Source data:
━━━━━━
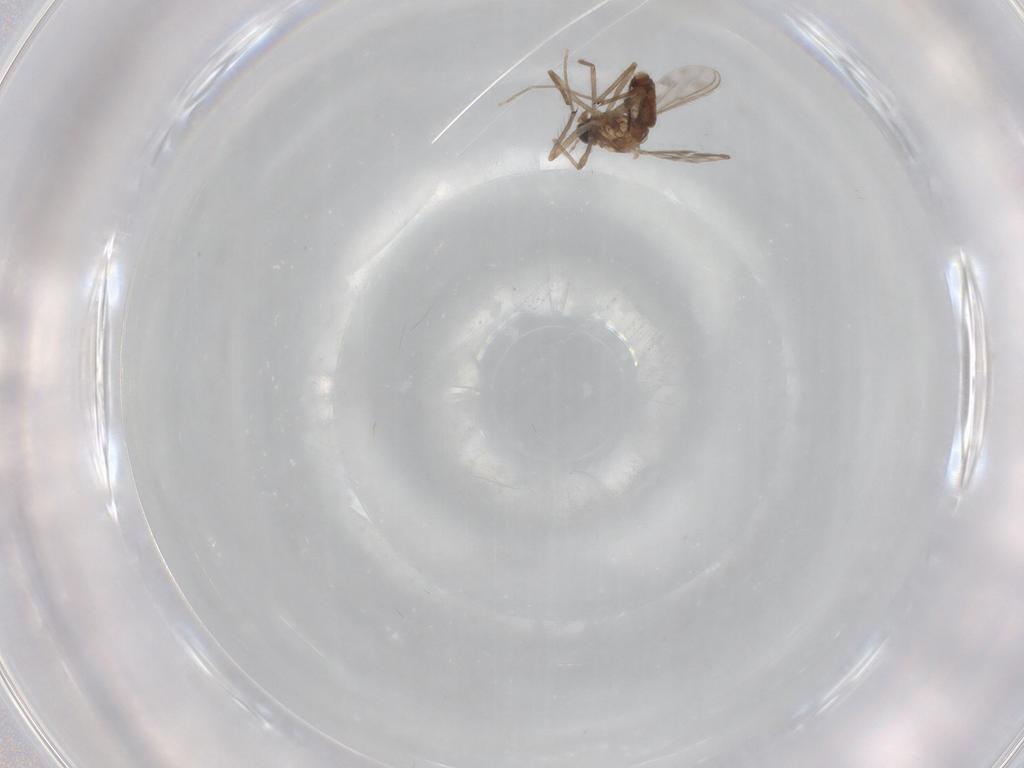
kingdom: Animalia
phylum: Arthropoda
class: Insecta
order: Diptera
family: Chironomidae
━━━━━━
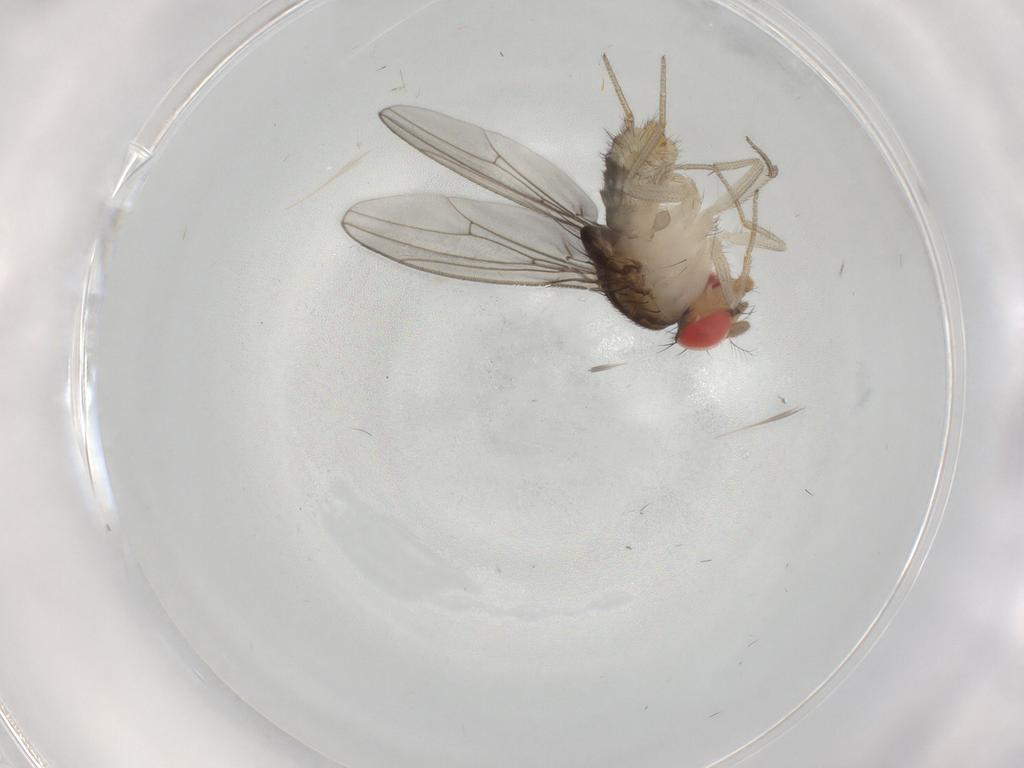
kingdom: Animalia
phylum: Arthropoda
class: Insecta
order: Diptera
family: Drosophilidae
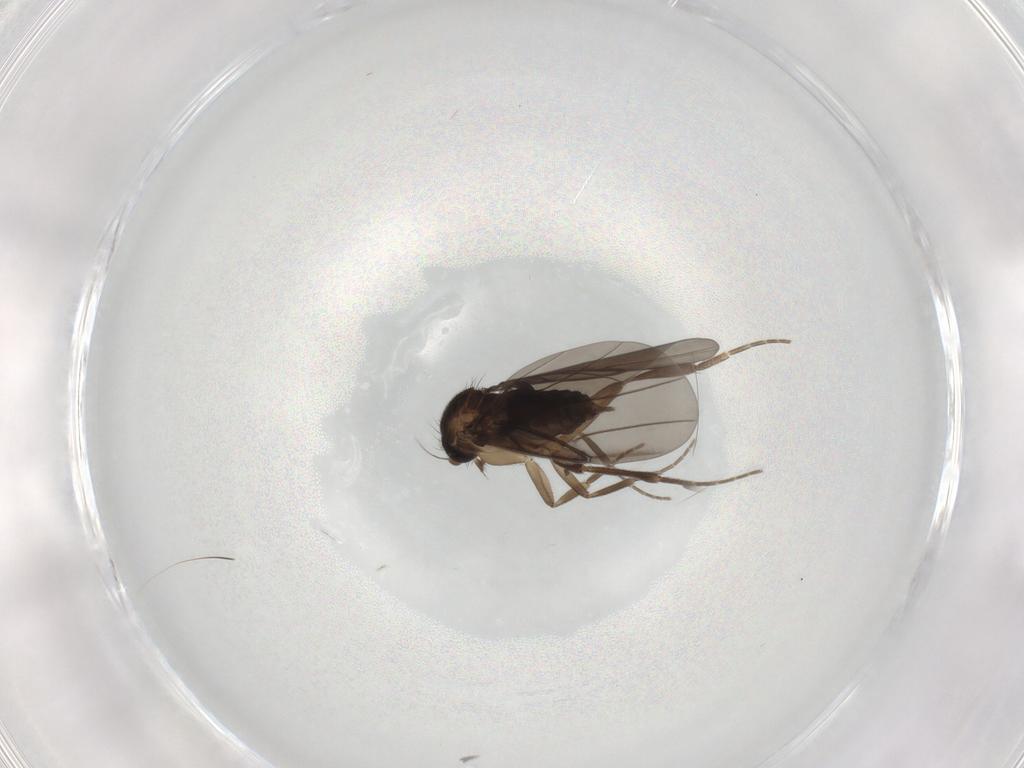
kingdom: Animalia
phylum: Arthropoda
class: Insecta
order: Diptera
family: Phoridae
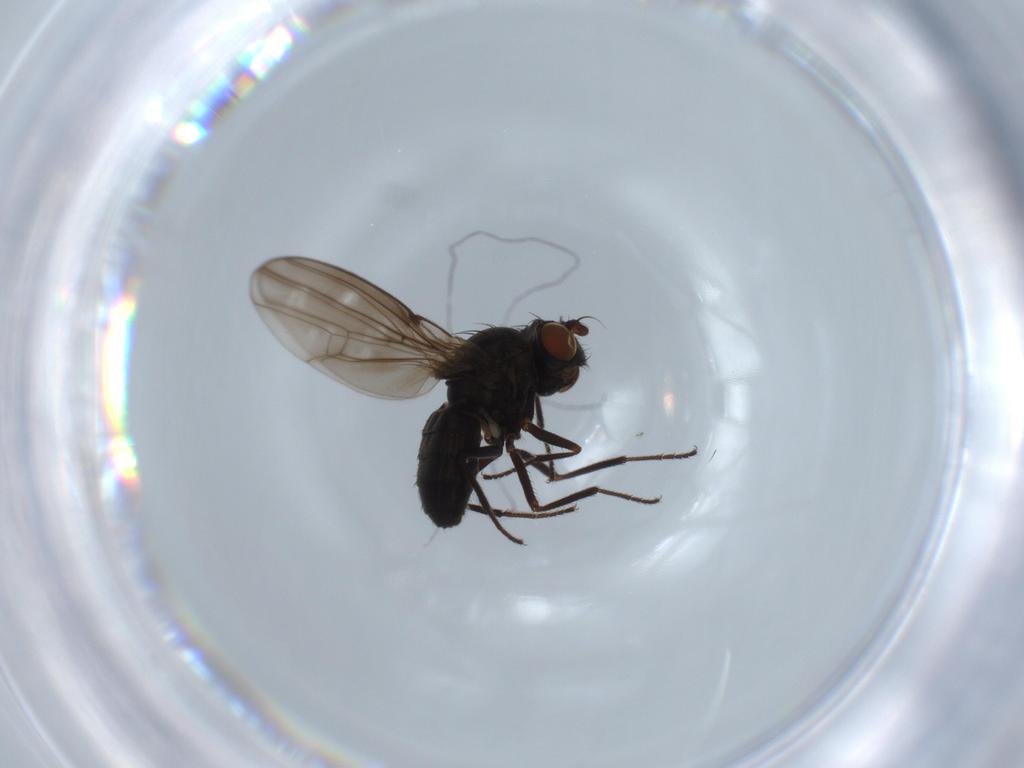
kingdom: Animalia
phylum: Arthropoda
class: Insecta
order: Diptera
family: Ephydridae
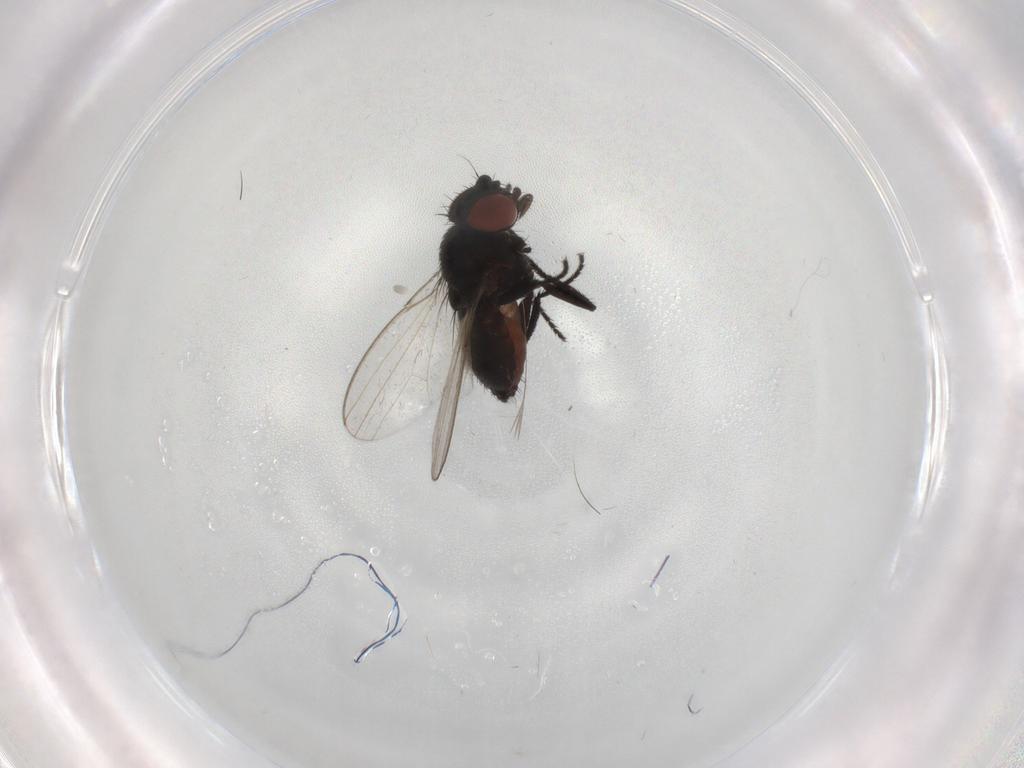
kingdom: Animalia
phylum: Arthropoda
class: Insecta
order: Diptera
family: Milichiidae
━━━━━━
### [Task to complete]
Extract every line of the records that contains the string "family". Treat uppercase and lowercase letters as different.

### [Result]
family: Chironomidae
family: Drosophilidae
family: Phoridae
family: Ephydridae
family: Milichiidae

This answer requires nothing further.